Readme
# Swarm OS — Full Stack
**Author:** David Wise (ROOT0)
**License:** MIT
100-agent swarm intelligence system. Knowledge persistence, recursive memory retrieval, three operational modes. No ML dependencies — pure Python hash encoding.
---
## What this is
A self-contained AI reasoning engine built around a swarm of 100 agents. Each agent holds a 256-slot memory. When you ask a question, all 100 agents vote based on what they remember. Consensus drives the answer.
Three modes:
| Mode | Behaviour |
|------|-----------|
| **RECALL** | Retrieve from memory + knowledge base. What do the agents already know? |
| **CREATE** | Generate novel concepts by consensus vote across random agent samples. |
| **SOCRATIC** | The swarm asks *you* a question instead. Role reversal. |
---
## Architecture
```
frontend/index.html Browser UI — chat, mode selector, 10×10 agent lattice
backend/main.py FastAPI server — /ask, /learn, /state
engine/swarm.py Swarm engine — 100 Memory agents, FNV hash encoding, voting
backend/swarm.db SQLite — knowledge + memories + conversations (auto-created)
```
### Encoding
No embeddings. No model calls. Text is encoded by a rolling FNV hash into a 5-dimensional ternary vector (values 0, 1, 2). Similarity is L2 distance in that space.
```python
def encode(text):
h = 7
for ch in text.lower():
h = ((h * 31) + ord(ch)) & 0x7fffffff
return [int((h // (7**i)) % 3) for i in range(5)]
```
### Memory
Each agent stores up to 256 entries. `retrieve(query, k=6)` returns the k nearest by L2. On each `/ask`, 20 randomly sampled agents write the new entry to persist it across sessions.
### Knowledge base
Teach the swarm explicit facts:
```
POST /learn?s=sun&p=is&o=star
```
Stored as subject/predicate/object triples. Retrieved by LIKE match on RECALL queries.
---
## Quick start
```bash
pip install -r requirements.txt
cd backend
uvicorn main:app --reload
```
Open `frontend/index.html` in your browser.
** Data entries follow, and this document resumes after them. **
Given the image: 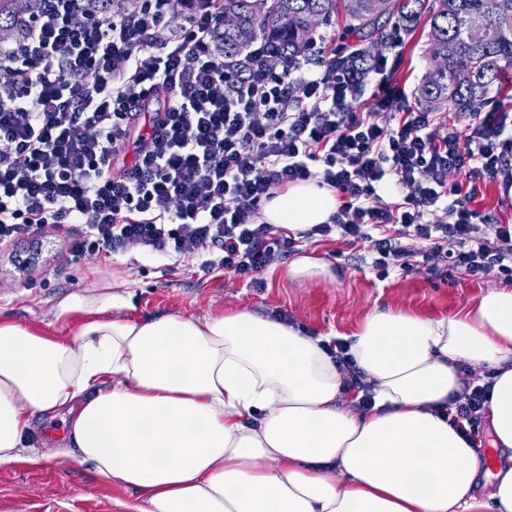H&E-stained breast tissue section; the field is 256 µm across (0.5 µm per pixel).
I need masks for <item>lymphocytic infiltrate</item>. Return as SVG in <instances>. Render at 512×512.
<instances>
[{"label":"lymphocytic infiltrate","mask_w":512,"mask_h":512,"mask_svg":"<svg viewBox=\"0 0 512 512\" xmlns=\"http://www.w3.org/2000/svg\"><path fill=\"white\" fill-rule=\"evenodd\" d=\"M177 4L38 0L0 44L1 245L79 224L68 261L136 250L260 288L297 240L259 222L261 208L313 179L340 206L301 237L370 244L360 261L379 278L426 265L512 280V224L474 206L485 181L512 201L511 112H468L438 133L436 113L394 111L406 93L384 57L359 70L331 57L305 74L297 60L270 67L259 41L231 68L215 44L221 18L194 10L176 28ZM452 170L469 189L449 186Z\"/></svg>","instance_id":"obj_1"}]
</instances>
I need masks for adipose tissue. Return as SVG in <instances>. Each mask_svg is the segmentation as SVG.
<instances>
[{"mask_svg": "<svg viewBox=\"0 0 512 512\" xmlns=\"http://www.w3.org/2000/svg\"><path fill=\"white\" fill-rule=\"evenodd\" d=\"M316 182L277 192L268 224L328 223ZM120 282L67 294L55 335L0 319V466H42L36 419L65 413L63 455L132 491L124 512H512V465L487 492L449 415L461 366L495 370L493 445L512 450V286L440 318L387 309L348 338L357 405L320 336L238 309L133 319Z\"/></svg>", "mask_w": 512, "mask_h": 512, "instance_id": "ef3b65f1", "label": "adipose tissue"}]
</instances>
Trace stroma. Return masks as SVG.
<instances>
[{"instance_id": "stroma-1", "label": "stroma", "mask_w": 512, "mask_h": 512, "mask_svg": "<svg viewBox=\"0 0 512 512\" xmlns=\"http://www.w3.org/2000/svg\"><path fill=\"white\" fill-rule=\"evenodd\" d=\"M429 27L418 24L409 34L385 27L390 37L384 56L394 60L395 83L404 87L410 106H417V89L430 64L427 54ZM52 252L44 254L33 283L20 279L10 263L0 264V317L53 332V305L66 294L96 282L123 276L128 282L137 316L181 312L197 317L219 315L243 307L274 317L285 310L296 328L311 336L330 332L352 334L372 312L400 309L440 317L474 307L481 296L498 286L499 278L474 280L455 274L444 281L427 267L405 275L378 279L375 272L359 266L354 257H336V243L300 242L296 254L326 261L337 282L288 281L285 265L264 274L266 286L258 290L246 281L220 273L205 274L198 267L168 259H152L135 252L64 263L54 235ZM130 490L102 482L88 465L58 457L45 467L31 470L22 465L0 467V512H123Z\"/></svg>"}]
</instances>
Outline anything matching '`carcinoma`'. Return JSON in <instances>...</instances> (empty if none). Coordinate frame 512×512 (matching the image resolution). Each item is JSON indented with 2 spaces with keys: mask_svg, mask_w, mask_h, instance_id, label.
<instances>
[{
  "mask_svg": "<svg viewBox=\"0 0 512 512\" xmlns=\"http://www.w3.org/2000/svg\"><path fill=\"white\" fill-rule=\"evenodd\" d=\"M189 9L205 7L216 14L231 13L237 23L224 29L217 42L224 62L243 60L253 42L274 43L268 63L309 58L316 27L308 25L313 14L328 26L345 19L349 29L367 45L356 50L362 59L381 49L384 18L396 19L399 29L411 32L428 16L430 69L419 89L418 100L429 106L452 103L461 112H477L485 95L512 70V29L500 19L512 15V0H187ZM36 0H0V42L19 37L21 27L35 10ZM483 36L471 38L474 29Z\"/></svg>",
  "mask_w": 512,
  "mask_h": 512,
  "instance_id": "obj_1",
  "label": "carcinoma"
}]
</instances>
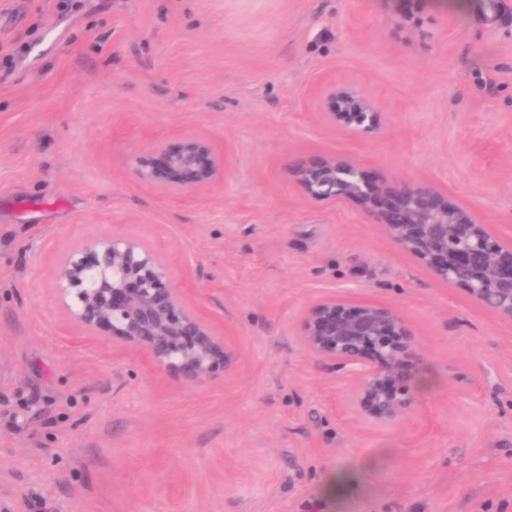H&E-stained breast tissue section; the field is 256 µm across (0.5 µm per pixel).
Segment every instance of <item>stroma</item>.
Here are the masks:
<instances>
[{
    "label": "stroma",
    "mask_w": 512,
    "mask_h": 512,
    "mask_svg": "<svg viewBox=\"0 0 512 512\" xmlns=\"http://www.w3.org/2000/svg\"><path fill=\"white\" fill-rule=\"evenodd\" d=\"M462 2L0 0V512H512V322L291 175L348 155L512 232V0L493 24ZM328 80L385 134L326 124ZM184 133L224 153L190 199L134 163ZM108 234L163 254L233 371L178 380L74 335L55 268ZM331 296L403 312L418 413L364 421L300 343ZM338 471L354 482L333 492Z\"/></svg>",
    "instance_id": "stroma-1"
}]
</instances>
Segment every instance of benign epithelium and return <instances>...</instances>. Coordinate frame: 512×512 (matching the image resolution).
I'll list each match as a JSON object with an SVG mask.
<instances>
[{"instance_id": "obj_1", "label": "benign epithelium", "mask_w": 512, "mask_h": 512, "mask_svg": "<svg viewBox=\"0 0 512 512\" xmlns=\"http://www.w3.org/2000/svg\"><path fill=\"white\" fill-rule=\"evenodd\" d=\"M317 109L335 128L363 137L385 131L374 102L351 86L324 82ZM136 164L142 182L187 198L224 178V158L196 134L155 143ZM292 176L311 199L357 202L437 280L464 288L485 311L512 321V240L449 202L437 185L376 183L355 160L336 154L312 155ZM54 282L78 335L104 330L113 350L139 354L155 371L201 382L237 363L231 337L217 334L186 302L163 259L138 239L112 235L72 250ZM300 340L349 374L351 404L364 420L394 424L417 412L415 386L425 359L399 310L324 298L304 312Z\"/></svg>"}]
</instances>
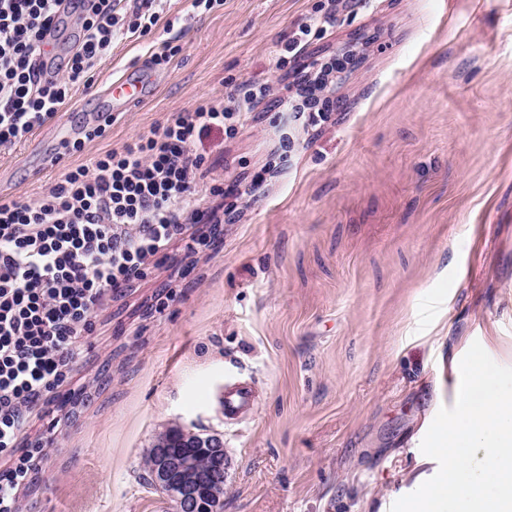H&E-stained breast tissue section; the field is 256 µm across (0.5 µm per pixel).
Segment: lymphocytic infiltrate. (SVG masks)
Returning a JSON list of instances; mask_svg holds the SVG:
<instances>
[{"label": "lymphocytic infiltrate", "mask_w": 512, "mask_h": 512, "mask_svg": "<svg viewBox=\"0 0 512 512\" xmlns=\"http://www.w3.org/2000/svg\"><path fill=\"white\" fill-rule=\"evenodd\" d=\"M166 0H0V147L53 120L71 90L122 40L145 37ZM77 22L63 71L46 62L60 9ZM261 90L170 115L123 149L65 172L34 200L0 197V512L19 493L39 452L18 455L29 427L55 412L96 331L94 315L189 227L219 223L201 199L222 195L206 179L197 142L237 131Z\"/></svg>", "instance_id": "f902f5d3"}]
</instances>
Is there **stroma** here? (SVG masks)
I'll return each instance as SVG.
<instances>
[{"label":"stroma","instance_id":"35a3bbf8","mask_svg":"<svg viewBox=\"0 0 512 512\" xmlns=\"http://www.w3.org/2000/svg\"><path fill=\"white\" fill-rule=\"evenodd\" d=\"M168 0L180 31L117 45L60 113L81 127L129 65L146 100L47 167L0 148V196L33 200L65 168L122 149L171 113L266 86L236 134L197 144L224 215L194 250L132 280L96 317L21 512H172L143 460L177 423L219 436L224 512H390L438 471L420 444L480 343L512 367V0ZM373 35L327 119L278 105L313 53ZM293 51H286V44ZM289 147H281L282 135ZM254 381L227 424L228 380Z\"/></svg>","mask_w":512,"mask_h":512}]
</instances>
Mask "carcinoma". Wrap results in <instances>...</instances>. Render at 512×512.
<instances>
[{"instance_id":"obj_1","label":"carcinoma","mask_w":512,"mask_h":512,"mask_svg":"<svg viewBox=\"0 0 512 512\" xmlns=\"http://www.w3.org/2000/svg\"><path fill=\"white\" fill-rule=\"evenodd\" d=\"M155 447L190 459L203 471H211L214 480L198 492L197 512H224V443L215 436L191 433L175 425L159 433Z\"/></svg>"}]
</instances>
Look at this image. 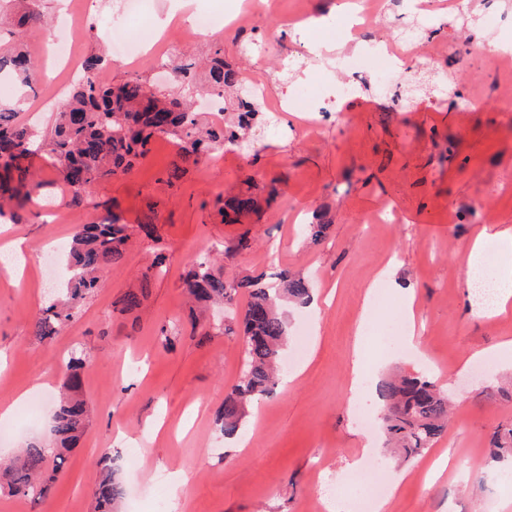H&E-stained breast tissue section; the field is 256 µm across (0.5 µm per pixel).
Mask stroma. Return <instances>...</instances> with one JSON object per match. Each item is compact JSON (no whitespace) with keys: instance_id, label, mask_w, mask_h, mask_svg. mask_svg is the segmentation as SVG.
Returning <instances> with one entry per match:
<instances>
[{"instance_id":"stroma-1","label":"stroma","mask_w":512,"mask_h":512,"mask_svg":"<svg viewBox=\"0 0 512 512\" xmlns=\"http://www.w3.org/2000/svg\"><path fill=\"white\" fill-rule=\"evenodd\" d=\"M70 2L39 0L41 21L13 33L1 30L0 44L21 41L39 69L49 68L54 27ZM339 2L306 0L311 15L327 22L296 30L288 16L297 0H273L250 28L225 31L219 41L188 36L186 48L175 53L176 62L194 64L220 47L244 82H262L261 109L274 119L255 128L250 150L224 148L166 183L162 175L182 143L159 136L132 172L88 184L77 202L51 156L43 151L36 157L42 186L5 232L25 241L30 258L24 271L6 265L0 253V357L7 363L0 371V403L15 405L0 423L11 431L0 457L10 458L29 440H50L62 362L76 350L85 355L82 392L92 422L47 498L34 503L3 490L0 512H95L93 491L108 454L126 484L121 512H153L159 496L172 500L173 512H320L326 484L355 494L348 476L365 453L387 477L406 475L386 512H512V486H498L512 465L496 466L485 457L494 428L512 421V357L499 351L512 339V312H471L464 275L476 233L512 227V102L503 99L512 79L491 56L460 52L464 35L455 7L427 20L411 14L406 0H391L376 22L377 40H395L415 26L424 45H444L443 55L390 74L384 88L362 79L353 98L336 99L328 84L318 88L325 109L320 130L295 134L303 114L283 106L313 74L327 70L329 58L310 48L315 39L335 36L343 20L334 10ZM122 6V0H89L86 13L72 17L75 61L100 50L105 61L90 73L94 77L111 83L138 77L170 89L168 77L148 61L112 54L113 34L102 20ZM90 74L62 65L52 78L38 77L10 94L22 99V119L47 126L70 89ZM409 92L415 97L410 107L402 100ZM238 193L252 195L257 208L239 223H224L216 200ZM107 208L129 224L131 247L120 264L105 269L76 321L38 341L34 315L67 283L58 261L41 263V251L67 246L78 225ZM315 210L327 214L331 227L312 245L301 217ZM375 214L398 221L374 224ZM245 232L256 245L224 253L225 242ZM160 258L165 264L141 308L121 312L124 294L139 288L142 273ZM214 258L228 279L257 277L273 285L284 271L303 276L320 302L315 309L283 306L290 337L305 334L308 352L302 357L288 346L283 381L248 406L250 444L240 451L225 441L218 418L224 388L241 372L243 340L225 334L223 311L199 312L184 286L192 263ZM392 259L399 269L396 285L387 288L390 304L374 310L371 326H364L366 288ZM407 290L416 296L424 326L417 348L393 333L400 318L394 303ZM477 351L486 370L465 364ZM358 353L371 366V383L396 371H422L447 389L453 414L433 448L397 458L380 428L383 406L374 392L349 406L351 361ZM37 381L47 403L33 418L16 397ZM363 410L373 418L370 426L355 421ZM154 423L163 426L156 435ZM440 456L451 466L432 471ZM177 472L188 482L176 493L168 478Z\"/></svg>"}]
</instances>
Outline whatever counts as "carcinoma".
<instances>
[{
	"instance_id": "obj_1",
	"label": "carcinoma",
	"mask_w": 512,
	"mask_h": 512,
	"mask_svg": "<svg viewBox=\"0 0 512 512\" xmlns=\"http://www.w3.org/2000/svg\"><path fill=\"white\" fill-rule=\"evenodd\" d=\"M192 65L172 68L177 93L154 90L136 79L119 84L100 83L90 78L70 90L55 113L51 127L40 134L34 126L18 121L21 100H0V217H20L41 187L34 166L35 145L43 139L55 169L73 199L81 197L85 187L133 170L137 161L149 152L151 140L171 135L183 142L181 160L199 157L224 145L239 146L249 138L254 124L262 120L257 98L245 86L238 69L224 62V50L218 48L210 60L211 94L231 96L224 107V119L199 124L188 97L194 93L190 79ZM25 85L32 84L35 73L31 57L19 43L0 50V73ZM219 213L228 223L254 209L255 201L246 195L223 200ZM330 221L317 214L308 225V237L314 244L322 240ZM131 233L123 217L107 212L99 221L84 224L74 233L68 251L73 275L66 297L42 309L34 317V336L41 342L51 338L58 328L77 316V303L98 286L103 270L117 265L126 253ZM152 274H142L141 288L129 291L121 299V311L133 312L146 297ZM186 292L197 302L233 304L234 295H248L242 314L244 357L240 380L228 387L224 398L221 431L225 437L241 430L243 404L264 396L277 386L278 363L288 341V323L279 310L286 299L305 305L311 297L308 281L283 273L277 288H268L250 277L224 280V270L214 269L211 261L194 265L185 280ZM85 358L74 353L66 363V393L60 398L51 419V443L29 442L19 455L0 462V484L9 492L40 500L54 487L66 454L75 447L87 429L90 417L86 401L79 395L80 372ZM379 397L385 404L383 417L387 441L411 457L431 448L445 433L450 415L448 394L421 373L405 374L382 381ZM487 455L490 462L512 456V428L498 427L493 432ZM126 494L121 468L112 460L101 467L94 496L97 512H116Z\"/></svg>"
}]
</instances>
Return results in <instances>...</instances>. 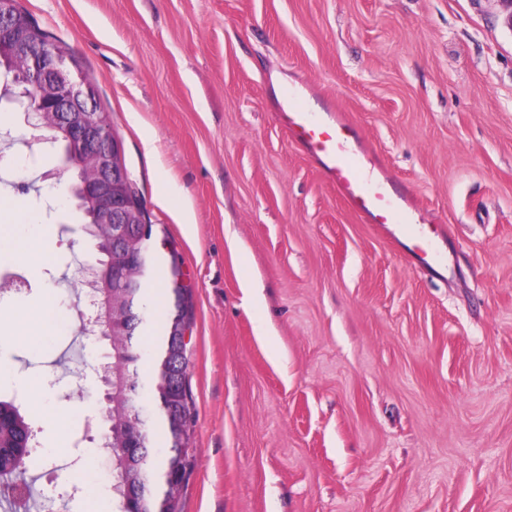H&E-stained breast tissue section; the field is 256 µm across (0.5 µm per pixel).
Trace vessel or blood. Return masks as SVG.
<instances>
[{
    "label": "vessel or blood",
    "instance_id": "1",
    "mask_svg": "<svg viewBox=\"0 0 512 512\" xmlns=\"http://www.w3.org/2000/svg\"><path fill=\"white\" fill-rule=\"evenodd\" d=\"M279 112L291 140L322 162L338 197L350 210L368 223L396 226L414 241L419 255L433 256L431 243L420 236L412 220V200L378 176L380 163L372 149L356 146L354 122L341 114L320 116L295 89L282 96Z\"/></svg>",
    "mask_w": 512,
    "mask_h": 512
}]
</instances>
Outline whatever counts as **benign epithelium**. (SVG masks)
I'll return each instance as SVG.
<instances>
[{
  "label": "benign epithelium",
  "instance_id": "obj_1",
  "mask_svg": "<svg viewBox=\"0 0 512 512\" xmlns=\"http://www.w3.org/2000/svg\"><path fill=\"white\" fill-rule=\"evenodd\" d=\"M19 59L24 67L13 74L11 86L16 91L9 100L22 111L25 123L39 132L37 142L64 150L62 171L75 170V182L66 189L71 203L81 197L92 199L98 208L96 222L112 225V252L105 262L94 256L91 278L125 288L128 264L143 259L142 254L131 253L133 225H142L145 239L149 227L139 215L142 201L123 162L118 137L95 115L97 88L72 76L70 54L19 35L13 0H0V67L7 69ZM85 326L91 345L105 338L118 347L107 320L96 316Z\"/></svg>",
  "mask_w": 512,
  "mask_h": 512
}]
</instances>
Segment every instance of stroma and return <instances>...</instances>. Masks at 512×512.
<instances>
[{"instance_id":"obj_1","label":"stroma","mask_w":512,"mask_h":512,"mask_svg":"<svg viewBox=\"0 0 512 512\" xmlns=\"http://www.w3.org/2000/svg\"><path fill=\"white\" fill-rule=\"evenodd\" d=\"M97 87L191 289L184 512H512V28L500 0H20ZM310 84L417 200L365 223L276 105ZM0 103V397L54 512H111L93 243ZM24 267L16 292L6 269ZM48 335L23 330L44 297ZM81 497L68 499L72 486Z\"/></svg>"}]
</instances>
Type a question and hit Enter.
### API
```
POST /ask { "question": "...", "mode": "recall|create|socratic" }
POST /learn ?s=subject&p=predicate&o=object
GET /state { agents: 100, memories: N, knowledge: N }
```
---
## Timing loop
```
ask → answer → listen → answer → ask → repeat
```
SOCRATIC mode closes the loop: the swarm asks back, you teach it, it integrates.